Cryptocurrency Units: Cryptocurrencies such as ether are collateral in some stablecoins.
Other investments: Tether’s USDT was initially supposed to be backed 1:1 with dollars, but the company’s collateral composition has changed over time, with over half of its reserves in commercial paper, a sort of short-term business debt, according to a 2021 breakdown. It has not revealed the paper’s issuers. Still, it claims they are all rated A-2 or above (A-2 is the second-highest credit rating available from credit rating organizations such as Standard & Poor’s for a corporate borrower). Circle’s USDC lists undefined “authorized investments” alongside accounts with federally insured banks in its monthly disclosures (note, it does not say whether the funds are insured).
In this video, https://t.co/LwaCbypcKu founder Arnab Naskar tells us why the world needs #Tether pic.twitter.com/0lepbGAOMX
— Tether (@Tether_to) March 18, 2022
How different are they from the cryptocurrency units?

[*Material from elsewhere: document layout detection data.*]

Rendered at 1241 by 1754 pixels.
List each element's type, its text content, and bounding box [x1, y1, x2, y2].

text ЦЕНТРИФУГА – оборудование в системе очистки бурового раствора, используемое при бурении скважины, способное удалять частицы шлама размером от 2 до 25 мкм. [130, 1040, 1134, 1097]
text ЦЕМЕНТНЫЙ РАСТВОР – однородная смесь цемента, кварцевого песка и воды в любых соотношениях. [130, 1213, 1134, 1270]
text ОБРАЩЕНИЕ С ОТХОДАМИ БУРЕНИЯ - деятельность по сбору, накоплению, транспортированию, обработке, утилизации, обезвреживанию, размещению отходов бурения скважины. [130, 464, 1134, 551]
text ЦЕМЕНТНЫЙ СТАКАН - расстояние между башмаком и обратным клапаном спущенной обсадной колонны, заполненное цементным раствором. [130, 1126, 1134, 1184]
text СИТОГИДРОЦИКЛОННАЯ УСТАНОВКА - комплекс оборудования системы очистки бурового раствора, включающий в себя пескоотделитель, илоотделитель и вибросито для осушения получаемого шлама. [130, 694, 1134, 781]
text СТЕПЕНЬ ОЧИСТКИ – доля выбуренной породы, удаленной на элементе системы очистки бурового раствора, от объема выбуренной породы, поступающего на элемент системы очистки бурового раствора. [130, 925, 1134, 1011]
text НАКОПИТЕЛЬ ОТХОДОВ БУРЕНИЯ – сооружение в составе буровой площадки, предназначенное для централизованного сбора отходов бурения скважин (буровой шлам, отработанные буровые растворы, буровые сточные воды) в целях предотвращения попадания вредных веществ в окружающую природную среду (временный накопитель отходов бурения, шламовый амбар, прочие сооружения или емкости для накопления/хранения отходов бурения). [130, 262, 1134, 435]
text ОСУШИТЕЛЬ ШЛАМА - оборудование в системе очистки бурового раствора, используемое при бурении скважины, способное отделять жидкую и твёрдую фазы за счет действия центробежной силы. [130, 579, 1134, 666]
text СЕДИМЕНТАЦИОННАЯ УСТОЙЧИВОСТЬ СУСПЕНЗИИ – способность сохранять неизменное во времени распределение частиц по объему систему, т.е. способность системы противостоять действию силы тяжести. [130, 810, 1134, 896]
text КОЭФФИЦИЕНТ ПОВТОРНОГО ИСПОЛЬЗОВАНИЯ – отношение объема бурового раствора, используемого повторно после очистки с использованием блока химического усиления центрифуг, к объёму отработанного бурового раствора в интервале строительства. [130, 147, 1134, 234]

Many of us have been tempted to invest in digital assets due to the rising demand for bitcoin and the increasing use cases that investors have recognized. Large profits in recent years by currencies like bitcoin and other cryptocurrency units have fueled demand, making the market even more volatile. How can one minimize risk while maximizing return in such a market? This is where stablecoins come into play.
Said, stablecoins are cryptocurrencies with low volatility and price stability, as they are backed by cash and cash assets, ensuring that their prices are predictable with minimal risk.
Cryptocurrency units are highly volatile, rising and falling in distinctive ways. Stablecoins eliminate this problem. However, because a stablecoin is backed by fiat currency, it begs whether it is a cryptocurrency or a digitized version of fiat currency. Stablecoins exist in the grey area between the two worlds, taking parallels from both. Your guess is likely to be the same as ours.
Also, read – Users can Now Trade Stablecoins on Phemex
Fiat-backed stablecoins are bound by all of the constraints of fiat currency, jeopardizing the conversion process’s efficiency and the digital asset’s potential efficacy. Facebook’s Libra currency, for example, offered a stablecoin backed by a portfolio of global fiat currencies, extending the coin’s appeal and value. However, the project’s administration was forced to abandon it due to regulatory criticism. The network is still working with regulators to get its stablecoin approved. Not only that, but all stablecoins are subject to third-party laws, making them extremely difficult to join the actual decentralization movement.
Stablecoins are beneficial since they make cryptocurrency unit transactions easy for users. They provide a bridge between volatile cryptocurrencies and real-world assets like fiat money. You are allowed all of your transactions within crypto exchanges by exchanging stablecoins instead of US dollars, avoiding the fees that many exchanges impose, and maintaining transaction anonymity. Stablecoins serve as a link between cryptos that run on various networks, eliminating the need for users to convert to fiat cash.
Stablecoins are fantastic intermediaries for the decentralization movement, but their value is generated from fiat currency, commodities, other cryptocurrencies, or algorithms. Hence they may not be accepted into the mainstream cryptocurrency family. It began to lessen the volatility of cryptos has evolved into a supporter of decentralization. The point of having a cryptocurrency is null and void when it is backed by fiat currency, as it loses its independence.